Anatomie d’un meurtre

Appelez Nord 777

Note : 3.5 sur 5.

Titre original : Call Northside 777

Année : 1948

Réalisation : Henry Hathaway

Avec : James Stewart, Richard Conte, Lee J. Cobb

Un nouveau film dont le thème est celui de l’injustice. C’est Hathaway qui s’y colle. Pas bête parce que les cinéastes de westerns (même s’il s’est frotté à tous les genres) mettent en scène le plus souvent les comportements primitifs qui amènent ce genre d’injustice (on le voit avec L’Étrange Incident de Wellman par exemple), bien plus que les films noirs qui sont le plus souvent immoraux, désabusés, ou au mieux distants, froids.

Bref, il s’agit d’une histoire vraie, et le film nous précise autant que possible que les lieux de tournage sont ceux où se sont réellement déroulés les faits. Ça donne un vrai côté réaliste au film, presque documentaire, mais c’est aussi son plus gros défaut (très à la mode à l’époque, voir le commentaire de The Naked City). Puisque le récit suit les traces d’événements qui se sont réellement passés, l’histoire n’est pas tendue, dense, comme on pourrait le faire dans un film où le seul but serait de divertir. Une reconstitution, donc, mais ça vaut le coup : les événements se suffisent à eux-mêmes.

On est au temps de la prohibition à Chicago. Loin des clichés véhiculés par Hollywood (on nous rapporte qu’il y a un meurtre par jour à cette époque, c’est plutôt raisonnable…). Un quartier fréquenté par la diaspora polonaise. Un speakeasy misérable, deux clients, dont un flic. Deux hommes arrivent et tuent le flic. On ne saura jamais qui étaient ces hommes. Les actualités de l’époque nous apprennent que deux suspects ont été arrêtés. Ils seront vite reconnus coupables… Dix ans passent et le directeur de la rédaction du Chicago Times s’interroge sur une annonce parue dans le journal : on propose 5 000 $ pour toute information concernant ce crime perpétré dix ans plus tôt. James Stewart est mandaté pour se renseigner, et il découvre que l’auteur de l’annonce n’est autre que la mère de l’homme reconnu coupable de ce crime. Il est d’abord surpris de voir une vieille dame, lavant le sol, misérable, proposer autant d’argent, mais elle lui dit qu’elle a mis tout ce temps pour réunir l’argent nécessaire pour déposer l’annonce dans le journal et avoir une chance d’innocenter son fils. Stewart est perplexe. Pour lui, l’homme a été reconnu du meurtre, il ne va pas chercher plus loin. Cependant, il en fait un article, centré sur la vieille mère polonaise obligée de travailler dur parce qu’elle a foi en son fils. L’article a un grand succès, si bien que son directeur lui demande d’approfondir la chose. Stewart s’exécute en traînant un peu les pieds, rencontre l’homme en prison, puis sa femme… À chaque fois, il se montre à la limite de l’insolence, notamment avec son ex-femme, qui s’est remariée à la demande de son mari. Mais le journaliste au fur et à mesure qu’il enquête et qu’il informe ses lecteurs de cette histoire, finit par croire en l’innocence de l’homme condamné dix ans plus tôt. Il décide d’approfondir l’enquête et découvre qu’on lui met des bâtons dans les roues et qu’à l’époque l’enquête a été bâclée…

On est loin des histoires glauques de détectives : Stewart connaît mal la loi, ne trouve rien d’utilisable par la justice… Tout repose en fait sur un détail de l’enquête : la femme qui tenait le bar à cette époque, et qui l’avait reconnu, lui mais aussi son ami, ne l’avait jamais rencontré avant la séance d’identification… Or, le Polonais dit qu’il l’avait vu plusieurs fois et donc qu’il était aisé pour elle de le reconnaître. Stewart parviendra finalement à retrouver cette femme, mais elle ne voudra pas changer son témoignage (sur quoi repose seule l’accusation) subissant des menaces sans doute, sans que jamais on ne sache le fin mot de l’histoire (c’est le problème du récit d’événements réels : on lance des pistes, mais on ne répond à aucune question). Au dernier moment, Stewart trouvera la preuve (une photo) qu’ils s’étaient bien rencontrés avant la séance d’identification. On libérera le prisonnier. Pour le reste on ne saura jamais rien de qui a tué ce policier, tout le sujet du film, c’était de voir un journaliste faire acquitter un innocent.

## [Liste des tâches]
• a. D'après la critique, pourquoi l'histoire du film n'est-elle ni tendue ni dense ? Répondez en une à trois phrases.
• b. Présentez sous forme de tableau Markdown les lignes des données, de la ligne contenant « Avantages de la Personnalisation » à la ligne contenant « une analyse approfondie des KPI. », toutes deux incluses. Utilisez les colonnes « Numéro » et « Ligne » et omettez les lignes vides.

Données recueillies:

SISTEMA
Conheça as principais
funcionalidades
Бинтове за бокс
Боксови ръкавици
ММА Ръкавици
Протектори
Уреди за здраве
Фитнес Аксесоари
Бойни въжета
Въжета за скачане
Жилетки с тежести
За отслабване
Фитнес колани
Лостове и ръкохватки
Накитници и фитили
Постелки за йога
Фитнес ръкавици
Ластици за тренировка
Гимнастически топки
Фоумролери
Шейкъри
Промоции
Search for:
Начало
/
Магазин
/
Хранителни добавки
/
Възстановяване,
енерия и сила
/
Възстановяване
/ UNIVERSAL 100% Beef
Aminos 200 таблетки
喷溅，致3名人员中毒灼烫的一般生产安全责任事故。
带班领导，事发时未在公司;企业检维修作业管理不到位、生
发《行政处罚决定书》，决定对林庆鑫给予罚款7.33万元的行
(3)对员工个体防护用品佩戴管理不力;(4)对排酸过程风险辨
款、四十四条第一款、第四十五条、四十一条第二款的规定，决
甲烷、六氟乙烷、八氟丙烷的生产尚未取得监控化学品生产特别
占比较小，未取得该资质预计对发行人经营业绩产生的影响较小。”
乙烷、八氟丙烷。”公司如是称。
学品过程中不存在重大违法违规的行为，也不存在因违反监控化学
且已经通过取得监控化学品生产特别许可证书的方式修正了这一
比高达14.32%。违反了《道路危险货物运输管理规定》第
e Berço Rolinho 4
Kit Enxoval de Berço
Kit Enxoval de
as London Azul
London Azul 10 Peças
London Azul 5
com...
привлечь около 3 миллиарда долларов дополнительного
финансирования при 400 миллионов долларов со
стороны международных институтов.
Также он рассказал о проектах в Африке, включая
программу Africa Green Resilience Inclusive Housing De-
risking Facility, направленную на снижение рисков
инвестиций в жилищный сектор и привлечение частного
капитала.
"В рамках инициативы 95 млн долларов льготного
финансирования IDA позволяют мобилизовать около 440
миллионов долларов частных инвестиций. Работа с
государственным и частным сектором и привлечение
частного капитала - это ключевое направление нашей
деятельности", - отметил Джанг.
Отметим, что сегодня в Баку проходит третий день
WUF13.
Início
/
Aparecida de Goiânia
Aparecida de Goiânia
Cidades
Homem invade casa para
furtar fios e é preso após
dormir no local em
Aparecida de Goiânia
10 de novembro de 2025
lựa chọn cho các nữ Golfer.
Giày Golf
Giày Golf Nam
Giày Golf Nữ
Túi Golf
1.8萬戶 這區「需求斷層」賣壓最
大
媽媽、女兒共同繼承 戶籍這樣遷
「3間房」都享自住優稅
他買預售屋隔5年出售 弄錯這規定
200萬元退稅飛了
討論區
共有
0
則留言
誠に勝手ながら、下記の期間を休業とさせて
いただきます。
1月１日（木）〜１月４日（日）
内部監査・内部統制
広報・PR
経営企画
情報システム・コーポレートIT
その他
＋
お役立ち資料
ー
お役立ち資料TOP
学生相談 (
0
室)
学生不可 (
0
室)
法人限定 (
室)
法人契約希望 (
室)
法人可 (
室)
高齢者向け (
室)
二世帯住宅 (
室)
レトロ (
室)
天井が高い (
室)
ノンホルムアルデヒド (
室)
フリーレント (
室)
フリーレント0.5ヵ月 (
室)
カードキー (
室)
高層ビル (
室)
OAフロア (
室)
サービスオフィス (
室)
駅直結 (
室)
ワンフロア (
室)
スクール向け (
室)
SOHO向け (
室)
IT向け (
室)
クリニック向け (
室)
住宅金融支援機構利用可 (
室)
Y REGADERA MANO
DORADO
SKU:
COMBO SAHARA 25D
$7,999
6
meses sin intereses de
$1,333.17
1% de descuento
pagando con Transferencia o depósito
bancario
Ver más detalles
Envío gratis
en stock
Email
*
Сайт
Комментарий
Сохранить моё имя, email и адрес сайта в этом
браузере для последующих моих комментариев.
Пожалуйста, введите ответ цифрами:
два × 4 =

...

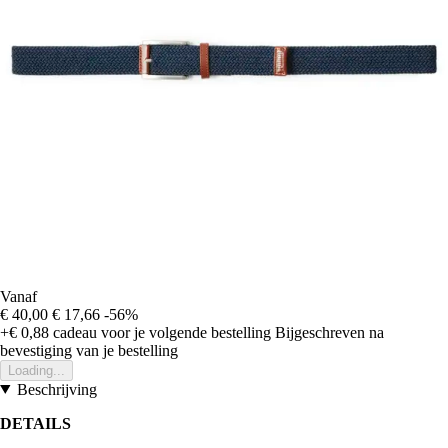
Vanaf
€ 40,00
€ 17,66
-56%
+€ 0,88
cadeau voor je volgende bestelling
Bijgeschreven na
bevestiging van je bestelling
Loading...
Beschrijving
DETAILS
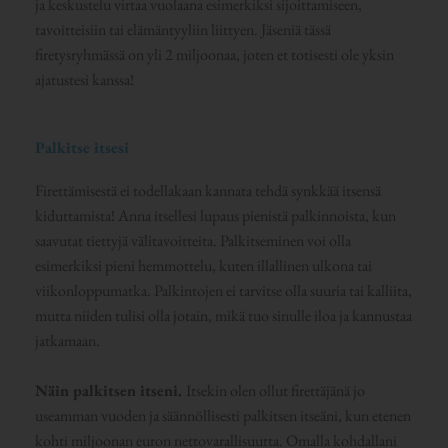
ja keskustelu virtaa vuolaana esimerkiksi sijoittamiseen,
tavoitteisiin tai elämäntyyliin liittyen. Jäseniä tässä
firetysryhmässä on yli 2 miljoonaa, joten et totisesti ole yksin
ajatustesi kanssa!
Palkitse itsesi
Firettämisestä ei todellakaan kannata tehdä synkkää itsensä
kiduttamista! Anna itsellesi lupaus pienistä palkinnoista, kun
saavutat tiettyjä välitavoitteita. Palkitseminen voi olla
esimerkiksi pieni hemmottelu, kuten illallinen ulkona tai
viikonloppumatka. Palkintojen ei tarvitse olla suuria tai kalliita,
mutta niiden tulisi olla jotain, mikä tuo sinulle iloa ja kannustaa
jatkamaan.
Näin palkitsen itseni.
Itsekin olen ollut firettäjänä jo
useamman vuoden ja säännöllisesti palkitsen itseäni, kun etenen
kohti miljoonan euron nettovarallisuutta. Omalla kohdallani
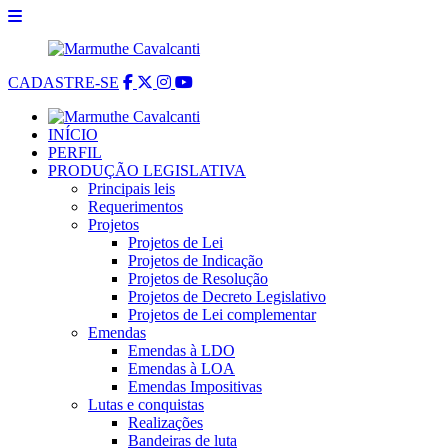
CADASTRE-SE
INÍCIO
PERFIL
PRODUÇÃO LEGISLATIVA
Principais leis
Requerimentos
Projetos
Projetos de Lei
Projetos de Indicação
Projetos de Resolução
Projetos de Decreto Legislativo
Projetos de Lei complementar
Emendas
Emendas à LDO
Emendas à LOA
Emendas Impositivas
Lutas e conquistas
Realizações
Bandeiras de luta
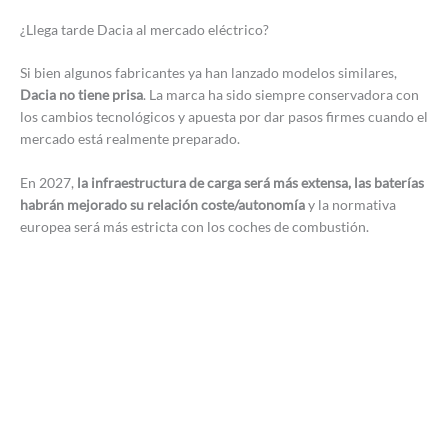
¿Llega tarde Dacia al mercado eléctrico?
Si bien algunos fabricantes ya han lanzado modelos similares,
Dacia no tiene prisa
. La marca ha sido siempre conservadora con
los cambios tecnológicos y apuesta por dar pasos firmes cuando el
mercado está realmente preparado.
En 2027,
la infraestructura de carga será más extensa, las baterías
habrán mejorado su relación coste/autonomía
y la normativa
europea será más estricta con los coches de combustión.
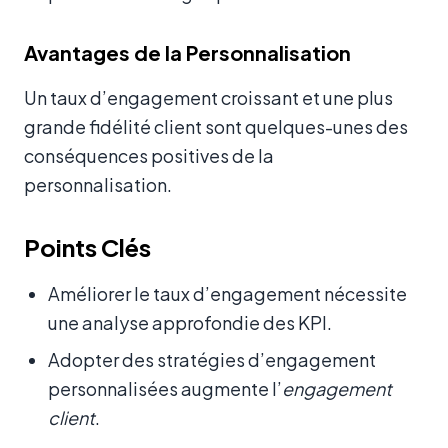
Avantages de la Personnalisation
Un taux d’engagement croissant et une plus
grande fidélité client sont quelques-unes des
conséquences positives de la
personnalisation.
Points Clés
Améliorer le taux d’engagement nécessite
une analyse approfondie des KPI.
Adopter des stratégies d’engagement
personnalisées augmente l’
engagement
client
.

## [Réponses par tâche]
• a. Le récit suit les traces d'événements qui se sont réellement passés. L'histoire ne peut donc pas être construite comme dans un film dont le seul but serait de divertir.

• b.
| Numéro | Ligne |
|---|---|
| 1 | Avantages de la Personnalisation |
| 2 | Un taux d’engagement croissant et une plus |
| 3 | grande fidélité client sont quelques-unes des |
| 4 | conséquences positives de la |
| 5 | personnalisation. |
| 6 | Points Clés |
| 7 | Améliorer le taux d’engagement nécessite |
| 8 | une analyse approfondie des KPI. |